C’est au son de la cornemuse et du tambour que les badauds étaient accueillis dimanche après-midi place Flagey, lieu hype de la capitale européenne. Le spectacle, insolite et magique, de ces gaillards en tartan vert et bleu défilant devant un rutilant autobus à impériale était mis en scène par le festival de Wallonie, qui investissait les anciens studios de la RTBF aujourd’hui reconvertis en salle de concert et maison de la culture. La veille au soir, le Messie donnait le coup d’envoi de cette nouvelle édition intitulée « Britannia », un thème et une affiche évidemment inspirés par les anniversaires de Purcell et Haendel. Le dimanche, huit concerts éclectiques attiraient un public familial et cosmopolite, du Petit Ramoneur de Britten aux dialogues du jazz et de la musique arabe en passant par les Pump and circumstances d’Elgar. Mais le clou de cette inauguration résidait dans la présence exceptionnelle de la Royce Rolls des contre-ténors: James Bowman. Les organisateurs n’étaient pas peu fiers d’annoncer le seul récital du chanteur programmé cette année hors de Grande-Bretagne.
L’attachement et la fidélité à un artiste, le goût de la nostalgie, la conscience plus ou moins diffuse de vivre la fin d’une époque, une curiosité, mêlée d’appréhension animaient sans doute plus d’un spectateur. Le choc n’en fut que plus grand ! Impossible de s’abandonner aux souvenirs, le présent magnétise et bouleverse : le timbre immédiatement reconnaissable est intact, la projection admirable et l’ampleur inimaginable. Cette santé vocale est déjà un fait rare chez un chanteur de 67 ans, mais chez une plante fragile comme le falsettiste, pour reprendre une image de Bowman, cela relève du prodige. Et là où le disque flatte outrageusement l’organe modeste, sinon confidentiel de tant d’altos masculins, le concert nous rappelle, au contraire, qu’il escamote le miracle de cette rondeur, de cette plénitude et de ce timbre si pénétrant. L’excellente acoustique du studio 4, où désormais les maisons de disque installent leurs micros (Biondi y a enregistré le Bajazet de Vivaldi), ne suffit pas à expliquer cet impact. La puissance de son chant a propulsé Bowman sur les scènes d’opéra et frayé la voie à ses pairs cantonnés au salon et à l’église, cela tout un chacun le sait, mais personne n’aurait pu prédire qu’il réussirait à préserver ce don des dieux. Interrogé à l’issue du concert sur cette longévité, il se contente d’invoquer la prudence dont il a essayé de faire preuve tout au long de sa carrière. Manifestement intimidé par l’admiration qu’il suscite, il préfère exprimer la sienne pour la génération actuelle… Le poncif qui veut que les grands aient le triomphe modeste n’est pas sans fondement.

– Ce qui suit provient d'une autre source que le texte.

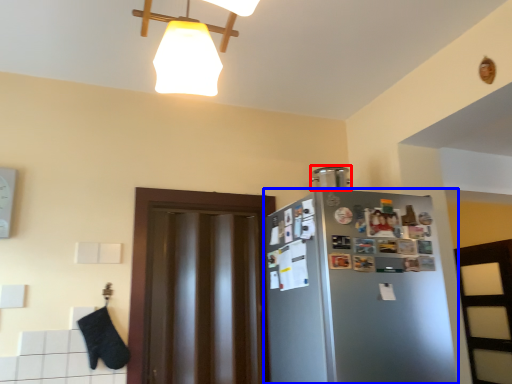
Question: Which object appears closest to the camera in this image, appliance (highlighted by a red box) or refrigerator (highlighted by a blue box)?

Choices:
 (A) appliance
 (B) refrigerator

Answer: (B)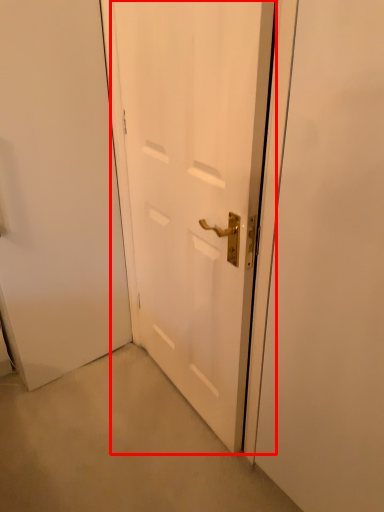
Question: From the image's perspective, what is the correct spatial positioning of door (annotated by the red box) in reference to screen door?

Choices:
 (A) below
 (B) above

Answer: (B)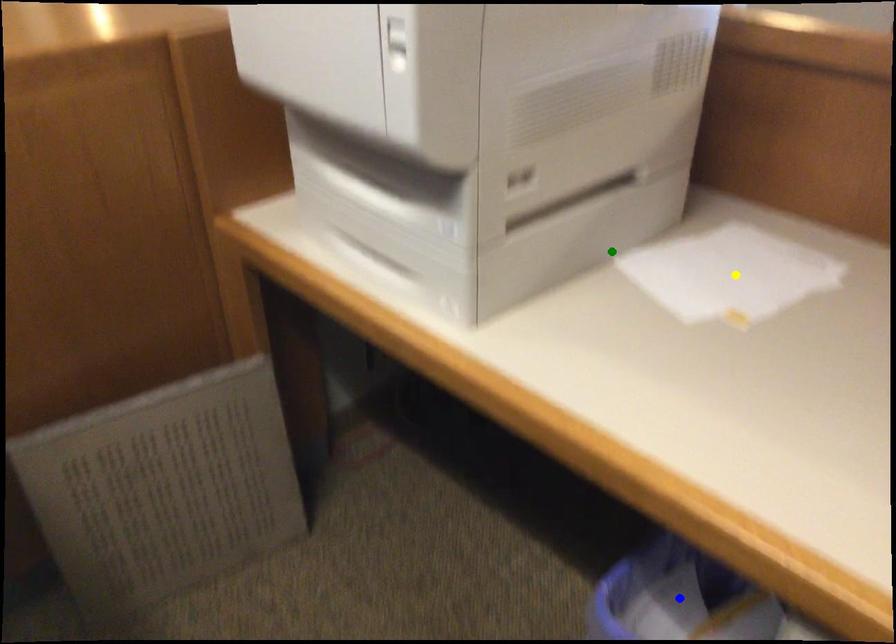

J’entends déjà les fâcheux, les médecins de la voix asséner que le Temps a néanmoins accompli son œuvre et entamé les ressources de notre héros. De fait, le souffle vient parfois à manquer et la vocalise se raidit chez Haendel. Mais ses Dowland quintessenciés nous touchent en plein cœur ! Est-ce parce qu’il n’a plus rien à prouver, parce qu’il se sent libre ? James Bowman quitte cette réserve, ce flegme qui lui a été souvent reproché et investit le texte avec une générosité et une franchise d’accents désarmantes. Le corps exulte, les mains sculptent les mots, cet homme vibre comme une immense lyre. Il aime à dire que sa voix a connu deux âges, le troisième semble avoir libéré le poète. C’est l’autre bonne surprise de cette soirée. Mon voisin nuance et se souvient de concerts mémorables où Bowman se donnait sans compter et subjuguait l’auditoire, du reste comme ce dimanche à Bruxelles, où une partie du public lui réserve une standing ovation. Il offre trois bis élisabéthains dont une reprise onirique d’If my complaints could passions move.
En attendant que la BBC livre ses trésors live, signalons la sortie imminente sous le label Lyrita d’un inédit en CD : des Canciones Españolas de John Tavener créées en 1972 par James Bowman et Kevin Smith, puis gravées en 1975.